L'ex consigliere regionale Salvatore Ciocca torna alla carica e annuncia un nuovo esposto alla magistratura contabile sul progetto di costruzione di una conduttura per la captazione dell'acqua dall'invaso del Liscione

Saranno anche i giudici contabili a dover valutare se ci sono eventuali responsabilità e accertare l’eventuale danno erariale alle casse pubbliche regionali ipotizzato da Salvatore Ciocca. L’ex consigliere regionale torna alla carica e domani – 27 gennaio – presenterà il secondo esposto sul progetto di captazione dell’acqua dall’invaso del Liscione all’impianto di Finocchito, a due passi dalla diga di Occhito.

La Puglia conta di prelevare dall’invaso del Liscione fino a 70 milioni di metri cubi di acqua all’anno per irrigare le campagne della provincia di Foggia e garantire l’approvvigionamento idrico nelle abitazioni private corrispondendo un ristoro economico che non è stato ancora quantificato. 

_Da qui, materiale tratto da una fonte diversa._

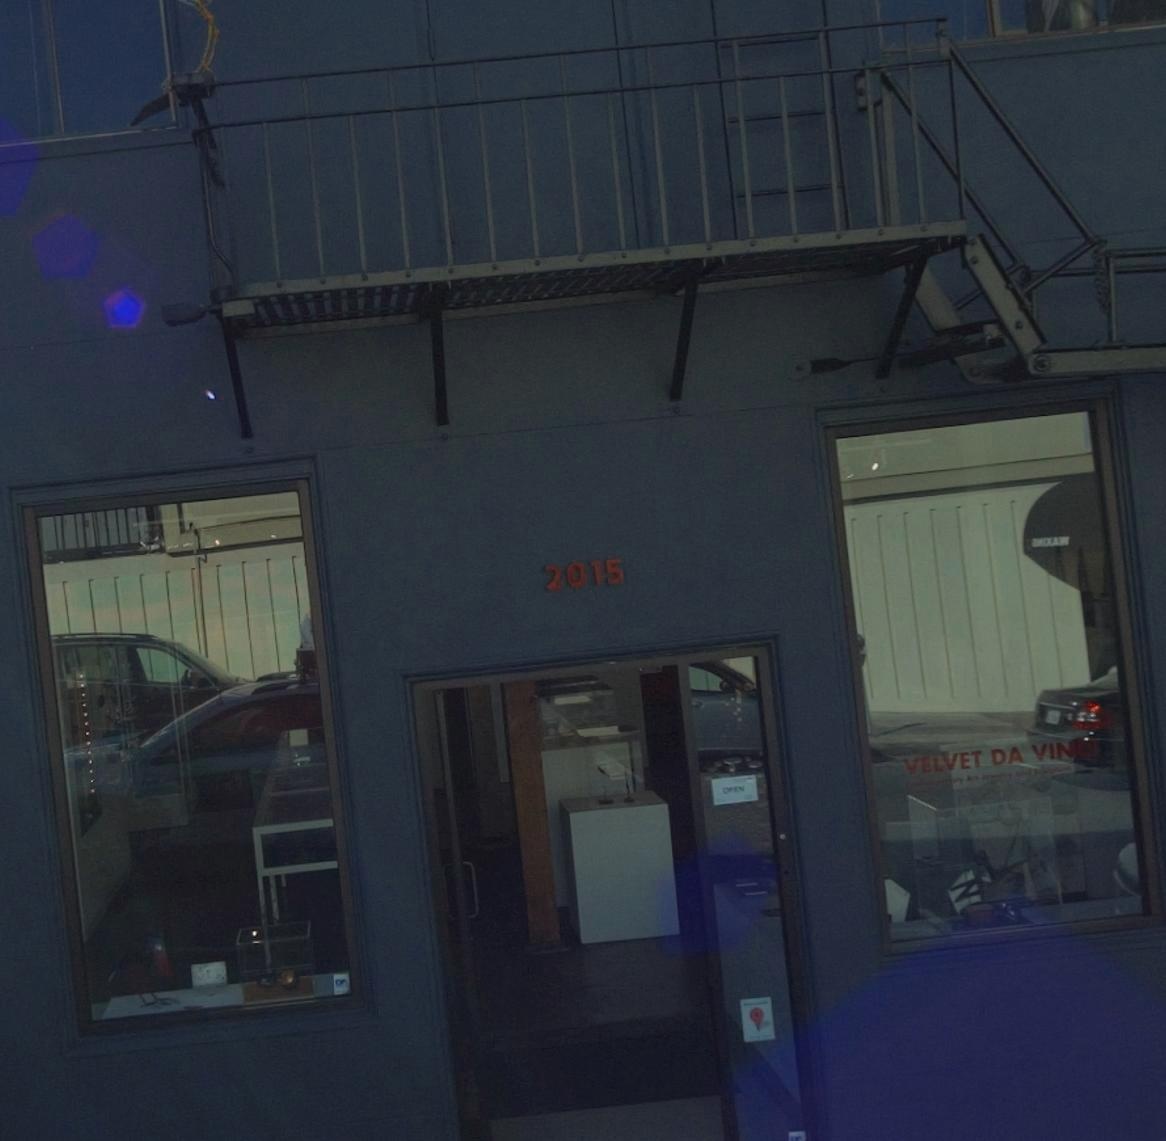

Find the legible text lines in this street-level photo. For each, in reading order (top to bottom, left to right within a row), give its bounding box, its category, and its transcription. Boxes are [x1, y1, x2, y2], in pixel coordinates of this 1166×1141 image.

[540, 556, 628, 594] StreetNumber: 2015
[899, 735, 1105, 778] BusinessName: VELVET DA VINCI
[721, 784, 746, 796] None: OPEN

Ecco perchè, mentre uno strano silenzio avvolge il piano i cui effetti probabilmente non sono stati compresi fino in fondo, l’ex consigliere regionale va avanti e suona la sveglia alla popolazione, troppo distratta e stranamente silente. Il progetto rischia di assetare il Molise. Per Ciocca si potrebbe prefigurare un danno economico per la nostra regione. “La Puglia è inadempiente da 40 anni”, ha già ricordato l’esponente del Pdci che la scorsa estate aveva depositato un primo esposto alla Procura. Ora è deciso a rivolgersi alla Corte dei Conti. 

Salvatore Ciocca

Dunque, annuncia, “è arrivato il momento di procedere coinvolgendo chi ha il potere di verifica ed accertamento, anche di eventuali responsabilità“. L’esposto alla magistratura contabile è l’ultimo atto di “interrogazioni, ordini del giorno, richieste inascoltate e/o disattese da parte di chi doveva/poteva”. Quindi, “entro la giornata di domani 27 gennaio, verrà depositato un esposto formale a mia firma inerente il continuo, perpetuato, non normato attingimento delle acque molisane da parte di soggetti esterni al Molise”. E conclude: “Non c’ è peggior sordo di chi non vuol sentire. Alea iacta est”.